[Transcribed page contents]
==========

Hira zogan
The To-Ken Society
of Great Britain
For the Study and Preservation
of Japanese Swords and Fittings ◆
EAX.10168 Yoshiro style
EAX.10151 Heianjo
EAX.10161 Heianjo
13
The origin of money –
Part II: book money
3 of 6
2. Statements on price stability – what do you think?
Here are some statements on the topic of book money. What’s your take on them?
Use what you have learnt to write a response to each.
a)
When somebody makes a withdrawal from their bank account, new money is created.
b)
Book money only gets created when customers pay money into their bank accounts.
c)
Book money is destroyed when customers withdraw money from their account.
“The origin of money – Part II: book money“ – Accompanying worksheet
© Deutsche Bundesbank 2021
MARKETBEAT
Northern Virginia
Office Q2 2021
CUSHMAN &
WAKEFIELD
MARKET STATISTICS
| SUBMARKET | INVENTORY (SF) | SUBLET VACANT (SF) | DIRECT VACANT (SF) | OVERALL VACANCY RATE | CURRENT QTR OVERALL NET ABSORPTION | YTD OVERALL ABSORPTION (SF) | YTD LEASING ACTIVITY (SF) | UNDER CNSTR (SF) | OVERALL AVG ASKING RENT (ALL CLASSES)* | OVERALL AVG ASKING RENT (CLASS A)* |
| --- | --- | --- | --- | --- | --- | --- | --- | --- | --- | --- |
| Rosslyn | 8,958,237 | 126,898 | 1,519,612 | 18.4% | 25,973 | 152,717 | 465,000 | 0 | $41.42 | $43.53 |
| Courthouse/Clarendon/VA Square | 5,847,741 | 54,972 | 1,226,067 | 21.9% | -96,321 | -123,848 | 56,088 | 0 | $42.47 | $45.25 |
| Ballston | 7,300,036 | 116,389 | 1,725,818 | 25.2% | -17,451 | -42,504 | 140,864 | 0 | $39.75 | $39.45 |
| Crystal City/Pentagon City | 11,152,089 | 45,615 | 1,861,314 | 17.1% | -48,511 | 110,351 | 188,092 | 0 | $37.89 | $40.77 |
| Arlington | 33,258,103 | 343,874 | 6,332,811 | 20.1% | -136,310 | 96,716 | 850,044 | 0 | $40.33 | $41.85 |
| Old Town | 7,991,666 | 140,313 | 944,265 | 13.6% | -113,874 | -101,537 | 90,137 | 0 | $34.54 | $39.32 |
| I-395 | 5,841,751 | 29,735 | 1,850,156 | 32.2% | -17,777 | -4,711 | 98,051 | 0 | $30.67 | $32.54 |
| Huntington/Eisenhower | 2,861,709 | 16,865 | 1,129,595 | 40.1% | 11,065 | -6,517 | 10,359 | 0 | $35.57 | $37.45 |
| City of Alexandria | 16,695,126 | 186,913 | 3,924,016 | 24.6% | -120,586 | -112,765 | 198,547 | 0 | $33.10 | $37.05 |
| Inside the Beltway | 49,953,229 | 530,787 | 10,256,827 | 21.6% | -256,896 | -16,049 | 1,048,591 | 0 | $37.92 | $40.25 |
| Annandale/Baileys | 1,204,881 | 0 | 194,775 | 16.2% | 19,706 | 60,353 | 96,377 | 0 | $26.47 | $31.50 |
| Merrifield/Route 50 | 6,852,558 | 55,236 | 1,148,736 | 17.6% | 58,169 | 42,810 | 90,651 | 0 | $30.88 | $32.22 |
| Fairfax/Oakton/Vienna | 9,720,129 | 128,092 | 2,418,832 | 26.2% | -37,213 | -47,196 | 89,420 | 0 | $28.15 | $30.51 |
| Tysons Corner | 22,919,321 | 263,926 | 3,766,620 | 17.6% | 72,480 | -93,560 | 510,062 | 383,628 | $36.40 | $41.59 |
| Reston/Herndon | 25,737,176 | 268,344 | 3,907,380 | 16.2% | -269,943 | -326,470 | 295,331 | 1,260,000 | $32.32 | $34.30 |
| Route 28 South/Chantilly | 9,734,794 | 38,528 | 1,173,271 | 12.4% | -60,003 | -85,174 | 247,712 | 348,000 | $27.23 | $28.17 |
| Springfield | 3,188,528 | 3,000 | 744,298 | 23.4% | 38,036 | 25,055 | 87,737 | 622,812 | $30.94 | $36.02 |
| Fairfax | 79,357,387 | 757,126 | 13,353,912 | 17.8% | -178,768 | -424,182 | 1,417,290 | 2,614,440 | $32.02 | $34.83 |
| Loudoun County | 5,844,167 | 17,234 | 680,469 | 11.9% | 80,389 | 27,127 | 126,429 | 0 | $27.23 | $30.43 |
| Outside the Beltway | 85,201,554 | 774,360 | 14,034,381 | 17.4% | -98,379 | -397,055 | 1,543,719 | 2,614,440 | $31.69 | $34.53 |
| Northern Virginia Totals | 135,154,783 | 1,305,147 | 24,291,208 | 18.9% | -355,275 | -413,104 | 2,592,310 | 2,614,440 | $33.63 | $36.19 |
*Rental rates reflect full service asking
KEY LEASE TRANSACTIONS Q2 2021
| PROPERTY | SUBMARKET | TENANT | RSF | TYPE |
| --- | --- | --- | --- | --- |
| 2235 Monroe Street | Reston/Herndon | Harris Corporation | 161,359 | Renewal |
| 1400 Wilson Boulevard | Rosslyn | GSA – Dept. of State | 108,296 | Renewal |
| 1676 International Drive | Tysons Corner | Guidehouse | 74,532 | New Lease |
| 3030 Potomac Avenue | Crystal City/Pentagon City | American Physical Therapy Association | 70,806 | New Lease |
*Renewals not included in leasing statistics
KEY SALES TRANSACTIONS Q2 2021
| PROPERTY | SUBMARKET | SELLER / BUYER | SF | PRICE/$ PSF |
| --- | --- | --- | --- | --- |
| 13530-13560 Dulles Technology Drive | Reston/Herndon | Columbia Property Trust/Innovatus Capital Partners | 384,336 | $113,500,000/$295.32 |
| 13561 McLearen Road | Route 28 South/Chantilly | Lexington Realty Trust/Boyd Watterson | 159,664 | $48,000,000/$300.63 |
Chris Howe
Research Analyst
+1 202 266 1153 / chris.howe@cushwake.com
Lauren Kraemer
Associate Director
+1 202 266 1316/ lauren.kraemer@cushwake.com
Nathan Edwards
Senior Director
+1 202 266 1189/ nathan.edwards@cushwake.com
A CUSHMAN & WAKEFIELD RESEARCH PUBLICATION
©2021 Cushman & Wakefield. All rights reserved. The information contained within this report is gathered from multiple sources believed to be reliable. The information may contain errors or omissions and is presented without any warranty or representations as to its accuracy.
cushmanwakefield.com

==========

» Work instruction:
Copy out each record word for word.

» Reply to the exercise:
Hira zogan
The To-Ken Society
of Great Britain
For the Study and Preservation
of Japanese Swords and Fittings ◆
EAX.10168 Yoshiro style
EAX.10151 Heianjo
EAX.10161 Heianjo
13
The origin of money –
Part II: book money
3 of 6
2. Statements on price stability – what do you think?
Here are some statements on the topic of book money. What’s your take on them?
Use what you have learnt to write a response to each.
a)
When somebody makes a withdrawal from their bank account, new money is created.
b)
Book money only gets created when customers pay money into their bank accounts.
c)
Book money is destroyed when customers withdraw money from their account.
“The origin of money – Part II: book money“ – Accompanying worksheet
© Deutsche Bundesbank 2021
MARKETBEAT
Northern Virginia
Office Q2 2021
CUSHMAN &
WAKEFIELD
MARKET STATISTICS
| SUBMARKET | INVENTORY (SF) | SUBLET VACANT (SF) | DIRECT VACANT (SF) | OVERALL VACANCY RATE | CURRENT QTR OVERALL NET ABSORPTION | YTD OVERALL ABSORPTION (SF) | YTD LEASING ACTIVITY (SF) | UNDER CNSTR (SF) | OVERALL AVG ASKING RENT (ALL CLASSES)* | OVERALL AVG ASKING RENT (CLASS A)* |
| --- | --- | --- | --- | --- | --- | --- | --- | --- | --- | --- |
| Rosslyn | 8,958,237 | 126,898 | 1,519,612 | 18.4% | 25,973 | 152,717 | 465,000 | 0 | $41.42 | $43.53 |
| Courthouse/Clarendon/VA Square | 5,847,741 | 54,972 | 1,226,067 | 21.9% | -96,321 | -123,848 | 56,088 | 0 | $42.47 | $45.25 |
| Ballston | 7,300,036 | 116,389 | 1,725,818 | 25.2% | -17,451 | -42,504 | 140,864 | 0 | $39.75 | $39.45 |
| Crystal City/Pentagon City | 11,152,089 | 45,615 | 1,861,314 | 17.1% | -48,511 | 110,351 | 188,092 | 0 | $37.89 | $40.77 |
| Arlington | 33,258,103 | 343,874 | 6,332,811 | 20.1% | -136,310 | 96,716 | 850,044 | 0 | $40.33 | $41.85 |
| Old Town | 7,991,666 | 140,313 | 944,265 | 13.6% | -113,874 | -101,537 | 90,137 | 0 | $34.54 | $39.32 |
| I-395 | 5,841,751 | 29,735 | 1,850,156 | 32.2% | -17,777 | -4,711 | 98,051 | 0 | $30.67 | $32.54 |
| Huntington/Eisenhower | 2,861,709 | 16,865 | 1,129,595 | 40.1% | 11,065 | -6,517 | 10,359 | 0 | $35.57 | $37.45 |
| City of Alexandria | 16,695,126 | 186,913 | 3,924,016 | 24.6% | -120,586 | -112,765 | 198,547 | 0 | $33.10 | $37.05 |
| Inside the Beltway | 49,953,229 | 530,787 | 10,256,827 | 21.6% | -256,896 | -16,049 | 1,048,591 | 0 | $37.92 | $40.25 |
| Annandale/Baileys | 1,204,881 | 0 | 194,775 | 16.2% | 19,706 | 60,353 | 96,377 | 0 | $26.47 | $31.50 |
| Merrifield/Route 50 | 6,852,558 | 55,236 | 1,148,736 | 17.6% | 58,169 | 42,810 | 90,651 | 0 | $30.88 | $32.22 |
| Fairfax/Oakton/Vienna | 9,720,129 | 128,092 | 2,418,832 | 26.2% | -37,213 | -47,196 | 89,420 | 0 | $28.15 | $30.51 |
| Tysons Corner | 22,919,321 | 263,926 | 3,766,620 | 17.6% | 72,480 | -93,560 | 510,062 | 383,628 | $36.40 | $41.59 |
| Reston/Herndon | 25,737,176 | 268,344 | 3,907,380 | 16.2% | -269,943 | -326,470 | 295,331 | 1,260,000 | $32.32 | $34.30 |
| Route 28 South/Chantilly | 9,734,794 | 38,528 | 1,173,271 | 12.4% | -60,003 | -85,174 | 247,712 | 348,000 | $27.23 | $28.17 |
| Springfield | 3,188,528 | 3,000 | 744,298 | 23.4% | 38,036 | 25,055 | 87,737 | 622,812 | $30.94 | $36.02 |
| Fairfax | 79,357,387 | 757,126 | 13,353,912 | 17.8% | -178,768 | -424,182 | 1,417,290 | 2,614,440 | $32.02 | $34.83 |
| Loudoun County | 5,844,167 | 17,234 | 680,469 | 11.9% | 80,389 | 27,127 | 126,429 | 0 | $27.23 | $30.43 |
| Outside the Beltway | 85,201,554 | 774,360 | 14,034,381 | 17.4% | -98,379 | -397,055 | 1,543,719 | 2,614,440 | $31.69 | $34.53 |
| Northern Virginia Totals | 135,154,783 | 1,305,147 | 24,291,208 | 18.9% | -355,275 | -413,104 | 2,592,310 | 2,614,440 | $33.63 | $36.19 |
*Rental rates reflect full service asking
KEY LEASE TRANSACTIONS Q2 2021
| PROPERTY | SUBMARKET | TENANT | RSF | TYPE |
| --- | --- | --- | --- | --- |
| 2235 Monroe Street | Reston/Herndon | Harris Corporation | 161,359 | Renewal |
| 1400 Wilson Boulevard | Rosslyn | GSA – Dept. of State | 108,296 | Renewal |
| 1676 International Drive | Tysons Corner | Guidehouse | 74,532 | New Lease |
| 3030 Potomac Avenue | Crystal City/Pentagon City | American Physical Therapy Association | 70,806 | New Lease |
*Renewals not included in leasing statistics
KEY SALES TRANSACTIONS Q2 2021
| PROPERTY | SUBMARKET | SELLER / BUYER | SF | PRICE/$ PSF |
| --- | --- | --- | --- | --- |
| 13530-13560 Dulles Technology Drive | Reston/Herndon | Columbia Property Trust/Innovatus Capital Partners | 384,336 | $113,500,000/$295.32 |
| 13561 McLearen Road | Route 28 South/Chantilly | Lexington Realty Trust/Boyd Watterson | 159,664 | $48,000,000/$300.63 |
Chris Howe
Research Analyst
+1 202 266 1153 / chris.howe@cushwake.com
Lauren Kraemer
Associate Director
+1 202 266 1316/ lauren.kraemer@cushwake.com
Nathan Edwards
Senior Director
+1 202 266 1189/ nathan.edwards@cushwake.com
A CUSHMAN & WAKEFIELD RESEARCH PUBLICATION
©2021 Cushman & Wakefield. All rights reserved. The information contained within this report is gathered from multiple sources believed to be reliable. The information may contain errors or omissions and is presented without any warranty or representations as to its accuracy.
cushmanwakefield.com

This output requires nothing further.